PiS kupuje sobie kolejną kadencję
Reading Time: 2 minutesMargaret Thatcher powiedziała kiedyś, że rząd nikomu nic nie daje, bo rząd nie ma własnych pieniędzy. Rząd jedynie rozdaje jałmużnę z pieniędzy wcześniej zagrabionych swoim obywatelom. Szkoda, że większość mieszkańców korporacji Republic of Poland nigdy tej wypowiedzi nie słyszała i nigdy tego nie zrozumie.
Od przyszłego roku popularne 500+ zamieni się w 800+. Koszt programu wyniesie 65 miliardów złotych rocznie – to wzrost o kolejny 1% całego PKB. PiS decyduje się na drastyczne podniesienie rozdawnictwa w sytuacji wojny na Wschodzie i największej drożyzny od czasów “reformy” Balcerowicza. To po prostu szaleństwo dyktowane ordynarnym populizmem i niczym innym jak pragnieniem kupienia sobie kolejnej kadencji.
Programy socjalne PiS-u ciągną się ponuro jak jakieś brudne wagony pociągu towarowego. Gangsterzy rządowi najpierw kradną Polakom setki miliardów z ich własnych pensji, by potem w glorii i chwale łaskawie rzucić im jakieś ochłapy. Akurat takie postępowanie rządu mnie nie dziwi, bo kupowanie sobie głosów jest powszechnie praktykowaną strategią. Dziwi mnie i smuci, że zdecydowana większość moich rodaków cieszy się z takiego obrotu spraw, bo przecież “państwo im daje”.
Zrozum wreszcie narodzie ciemny, że gdyby państwo nie ograbiało cię z 75% twoich dochodów, nie musiałbyś liczyć na resztki z pańskiego stołu. Gdyby twój pracodawca nie musiał dawać haraczu na ZUS, to mógłby ci płacić osiem tysięcy miesięcznie zamiast czterech. Wówczas wykupiłbyś sobie prywatne ubezpieczenie zdrowotne, ciesząc się usługami medycznymi o znacznie wyższym standardzie niż w NFZ. W końcu kiedy coś złego dzieje się z twoim zdrowiem i tak musisz zapłacić jeszcze raz. Chyba że możesz pozwolić sobie na komfort czekania od pół roku do roku na specjalistę albo zabieg.

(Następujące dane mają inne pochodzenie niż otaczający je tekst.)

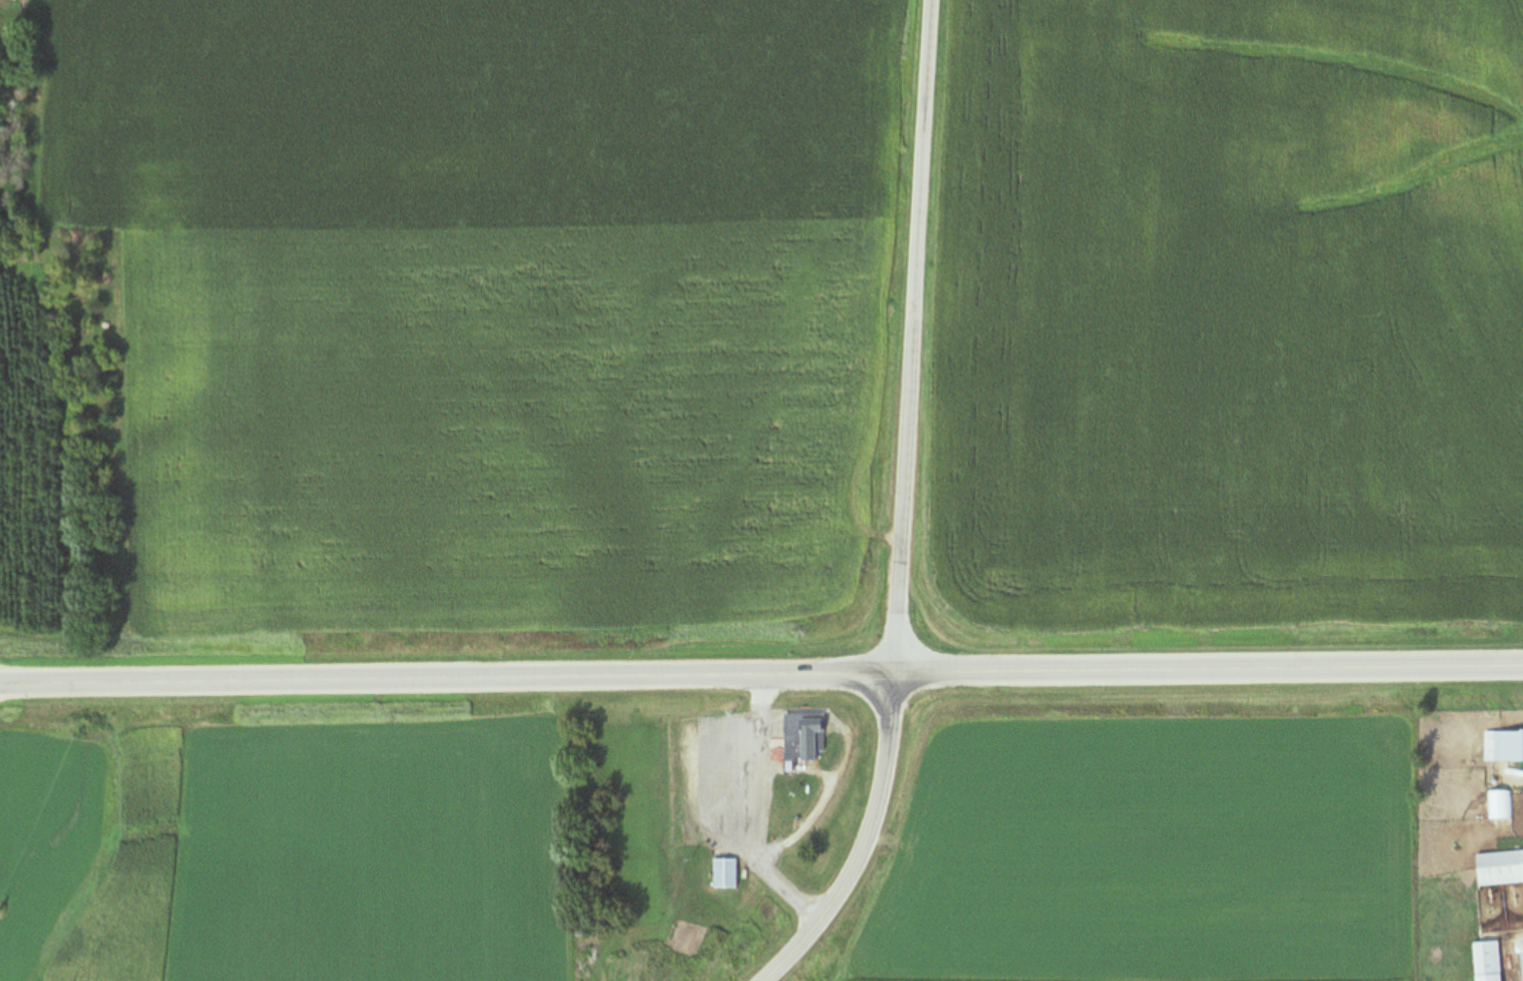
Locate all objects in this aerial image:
road: (913, 337)
road: (761, 676)
building: (802, 736)
building: (1503, 746)
building: (1501, 804)
road: (757, 812)
road: (866, 842)
building: (1500, 867)
building: (725, 873)
building: (1487, 961)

Państwo polskie nigdy nie dało mi nawet złotówki, to zawsze była transakcja jednostronna. Czy ktoś może mi wytłumaczyć, z jakiej racji mam opłacać czyjeś dzieci, czternaste emerytury, bony turystyczne, wyprawki szkolne, bony dla samotnych matek, laptopy dla uczniów i tak zwane tarcze osłonowe? Czy to nie jest zalegalizowana kradzież?
Żeby wygrać wybory PiS wpadł na pomysł, by nawet znieść opłaty za autostrady. Super, tylko że koszty umów autostradowych zostaną przeniesione na obywateli. Zamiast płacić na bramce, zapłacisz w podatkach, nawet jeśli nie masz samochodu.
Czy nie widzisz, że Polska jest ciągle państwem komunistycznym? Mamy gospodarkę centralnie planowaną, rozbuchany socjalizm, cenzurę słowa, wszechobecną kontrolę służb bezpieczeństwa, przymus edukacji, indoktrynację szkolną i odrażającą propagandę medialną. Tylko skorumpowane media stworzyły iluzję wolności i wyboru.